WORK REQUIRED: Copy out the lines below word for word, skipping the pictures.

DATA PROVIDED:
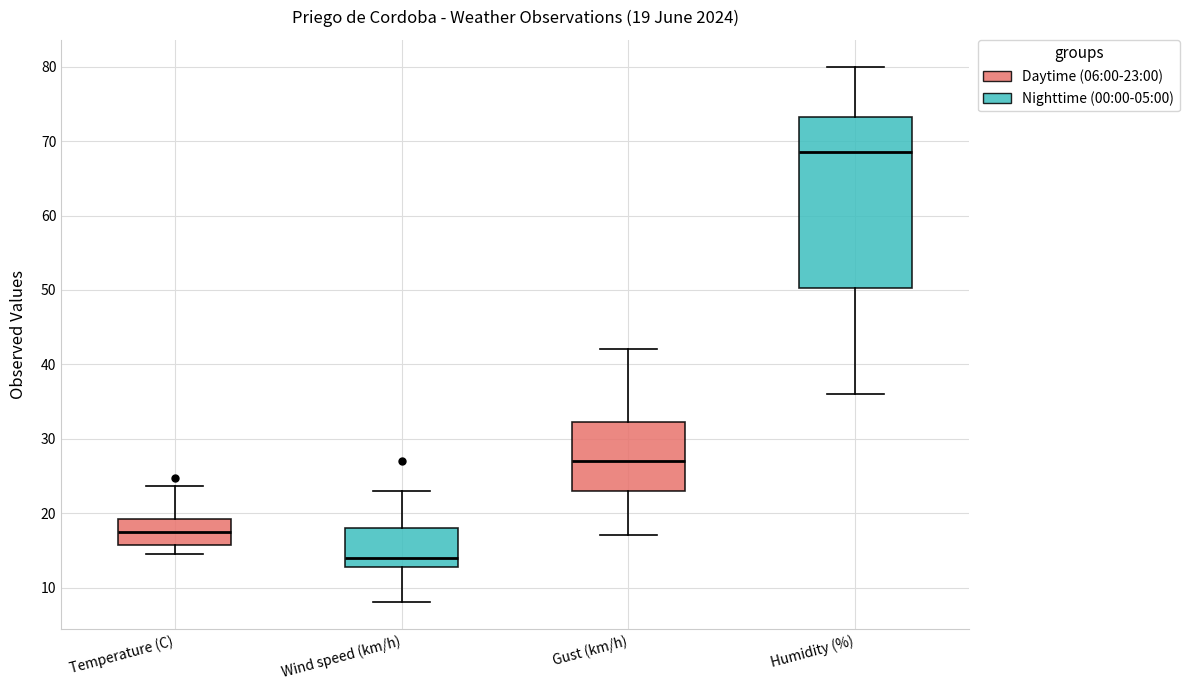

Which box's median line is the lowest?

Wind speed (km/h)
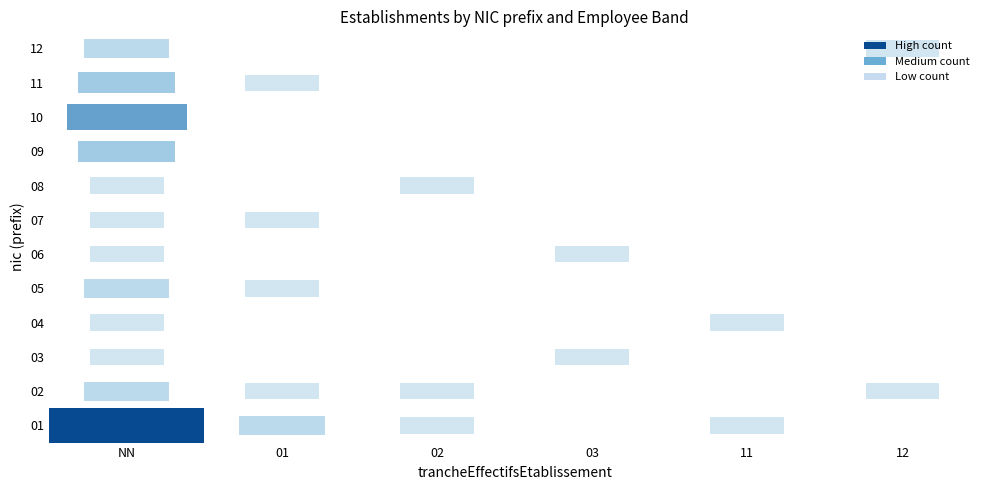

Reading left to right, transcribe all the data shown in this chart.

01: NN=8	01=2	02=1	03=0	11=1	12=0
02: NN=2	01=1	02=1	03=0	11=0	12=1
03: NN=1	01=0	02=0	03=1	11=0	12=0
04: NN=1	01=0	02=0	03=0	11=1	12=0
05: NN=2	01=1	02=0	03=0	11=0	12=0
06: NN=1	01=0	02=0	03=1	11=0	12=0
07: NN=1	01=1	02=0	03=0	11=0	12=0
08: NN=1	01=0	02=1	03=0	11=0	12=0
09: NN=3	01=0	02=0	03=0	11=0	12=0
10: NN=5	01=0	02=0	03=0	11=0	12=0
11: NN=3	01=1	02=0	03=0	11=0	12=0
12: NN=2	01=0	02=0	03=0	11=0	12=1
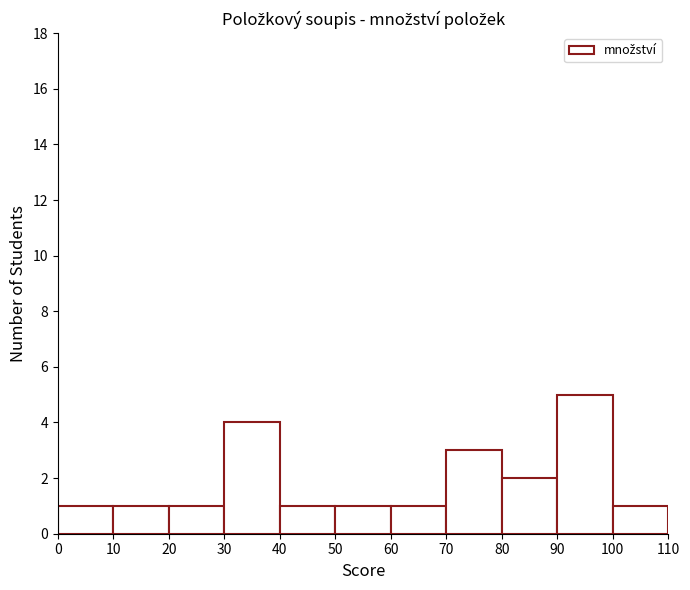

Which range on the x-axis has the tallest bar?

90 to 100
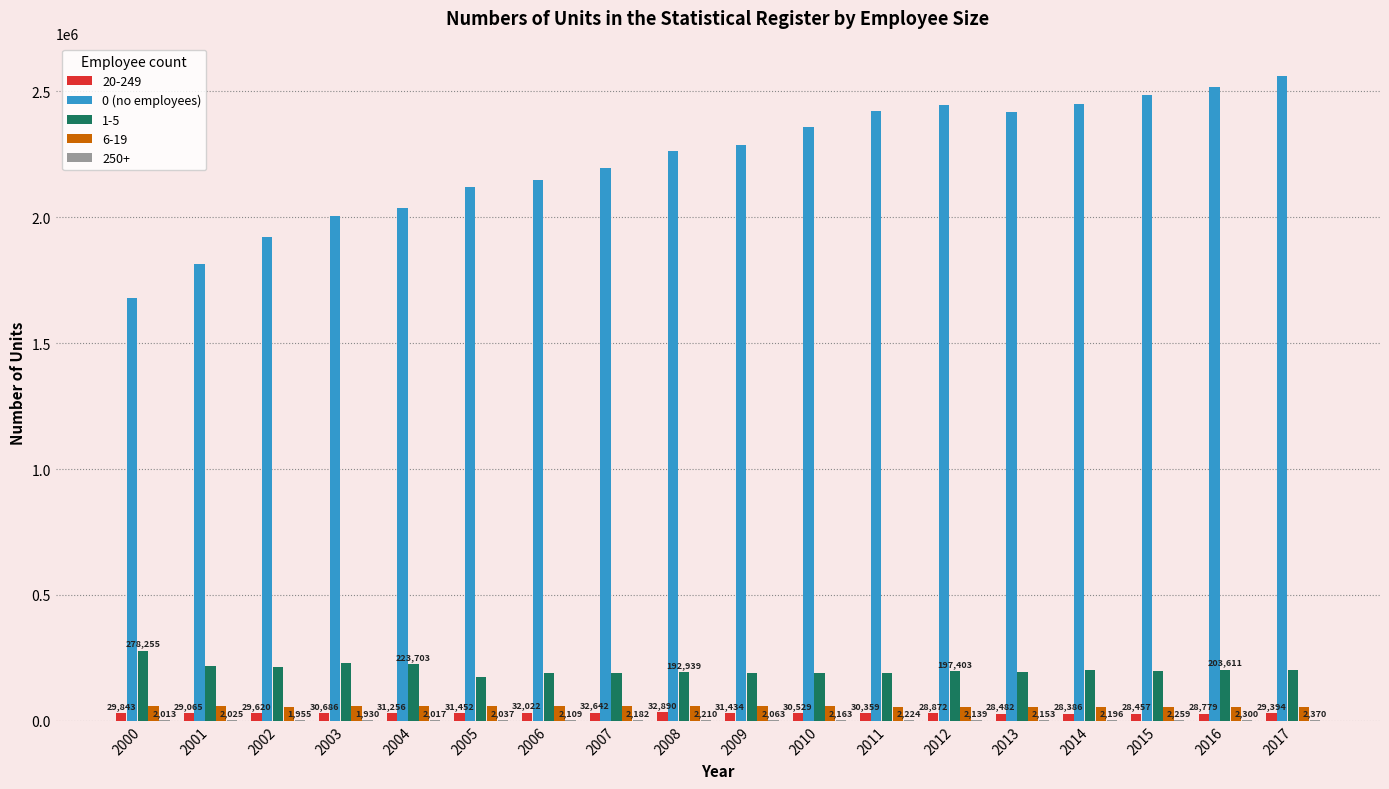

What is the greatest value displayed?

2562770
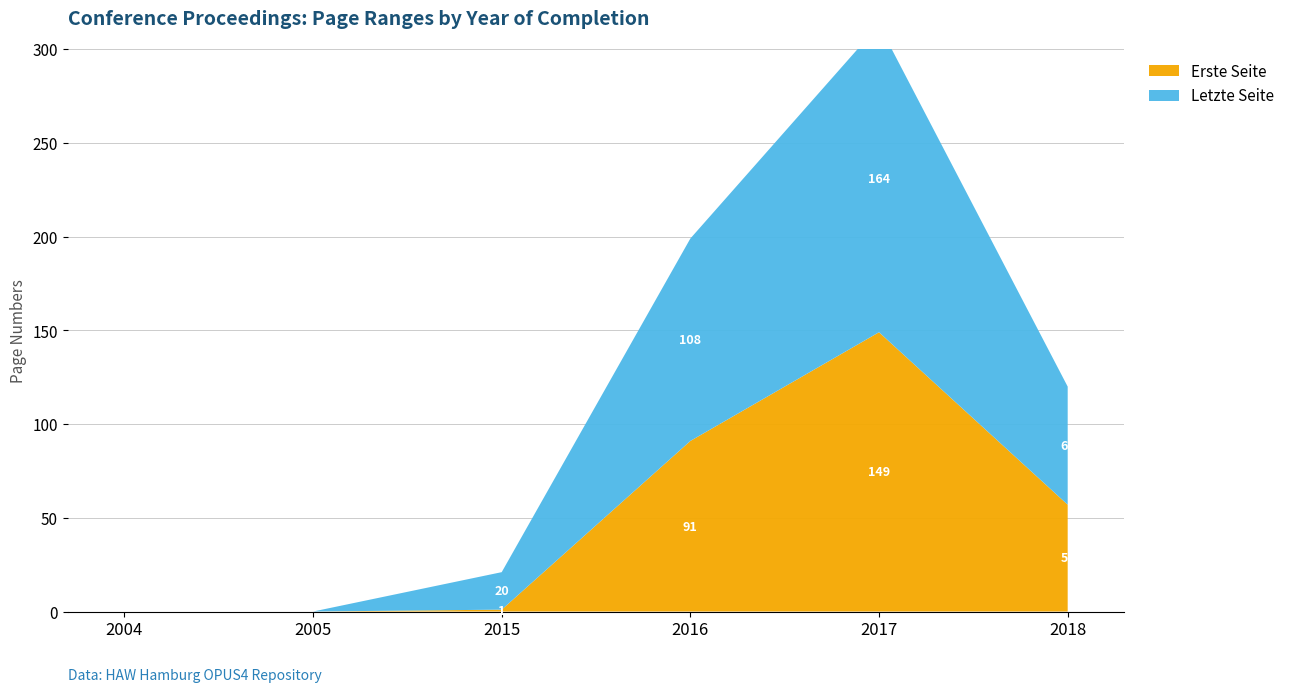

What is the value of the Erste Seite point at the 3rd from the left?

1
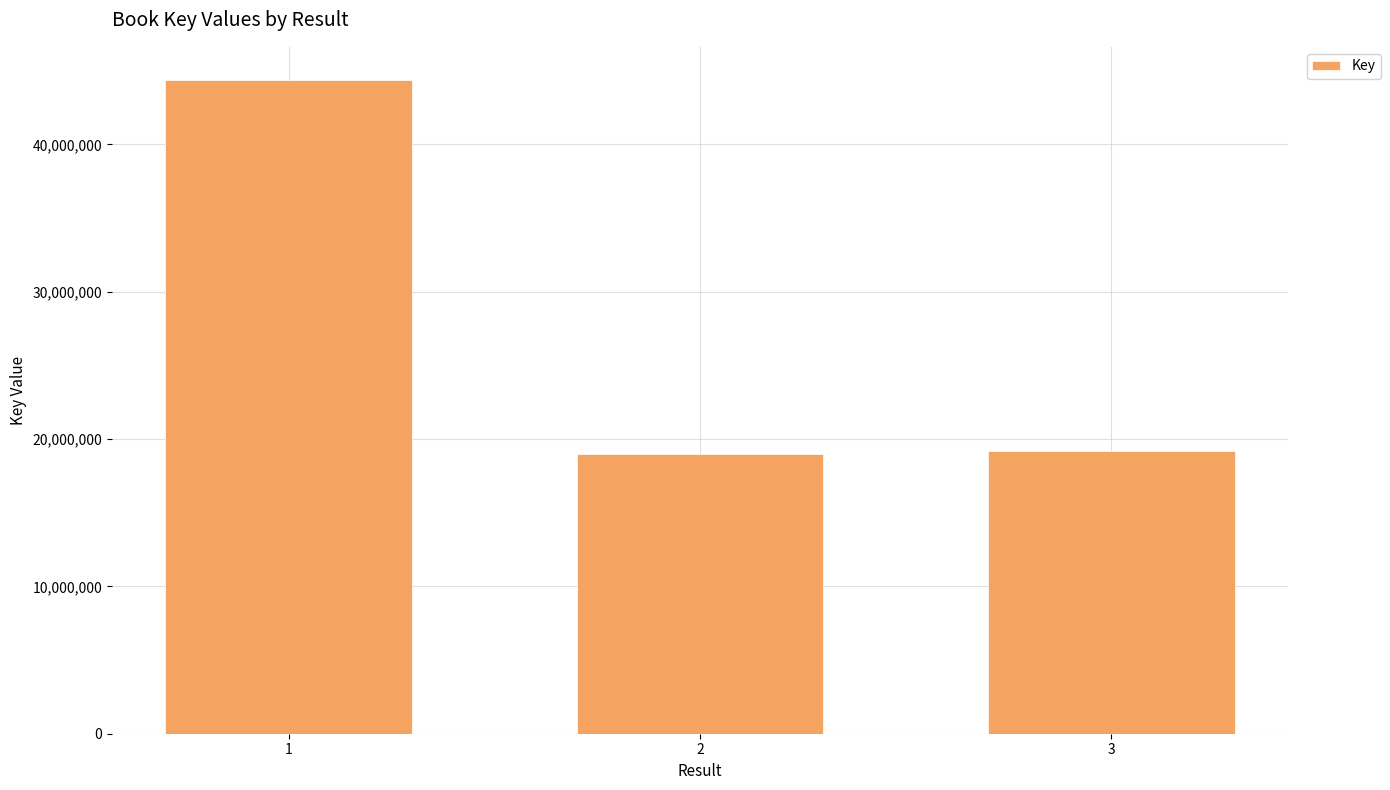

What is the change in value from 1 to 2?

-25398155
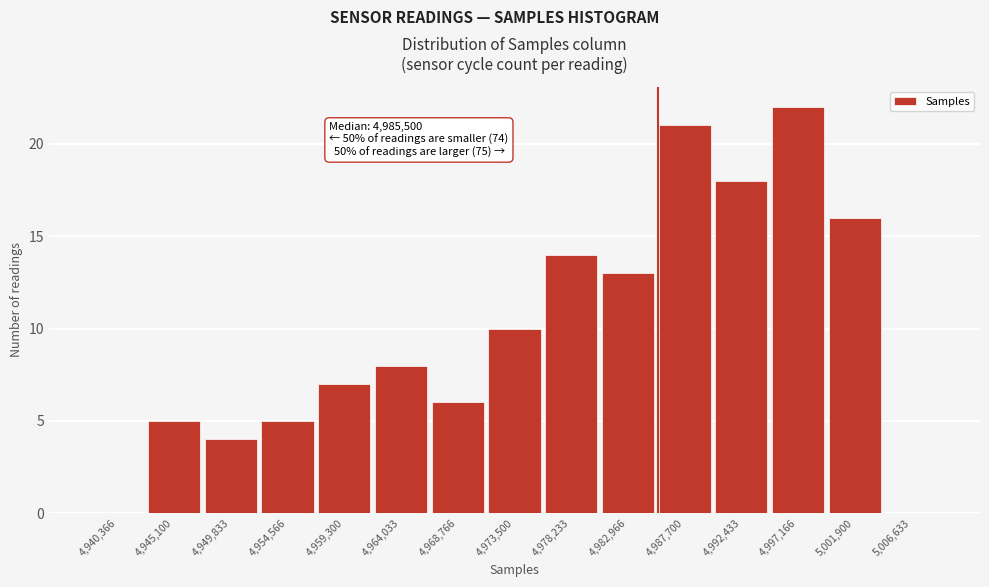

Which range on the x-axis has the tallest bar?

4995000 to 4999500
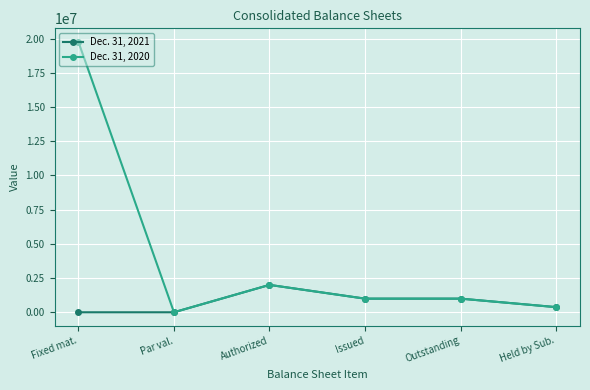

What is the approximate value of Dec. 31, 2020 at Held by Sub., to the nearest 100?

374100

THE COMPLETED TASK:
Which box's median line is the lowest?

Wind speed (km/h)

Reading left to right, transcribe all the data shown in this chart.

01: NN=8	01=2	02=1	03=0	11=1	12=0
02: NN=2	01=1	02=1	03=0	11=0	12=1
03: NN=1	01=0	02=0	03=1	11=0	12=0
04: NN=1	01=0	02=0	03=0	11=1	12=0
05: NN=2	01=1	02=0	03=0	11=0	12=0
06: NN=1	01=0	02=0	03=1	11=0	12=0
07: NN=1	01=1	02=0	03=0	11=0	12=0
08: NN=1	01=0	02=1	03=0	11=0	12=0
09: NN=3	01=0	02=0	03=0	11=0	12=0
10: NN=5	01=0	02=0	03=0	11=0	12=0
11: NN=3	01=1	02=0	03=0	11=0	12=0
12: NN=2	01=0	02=0	03=0	11=0	12=1

Which range on the x-axis has the tallest bar?

90 to 100

What is the greatest value displayed?

2562770

What is the value of the Erste Seite point at the 3rd from the left?

1

What is the change in value from 1 to 2?

-25398155

Which range on the x-axis has the tallest bar?

4995000 to 4999500

What is the approximate value of Dec. 31, 2020 at Held by Sub., to the nearest 100?

374100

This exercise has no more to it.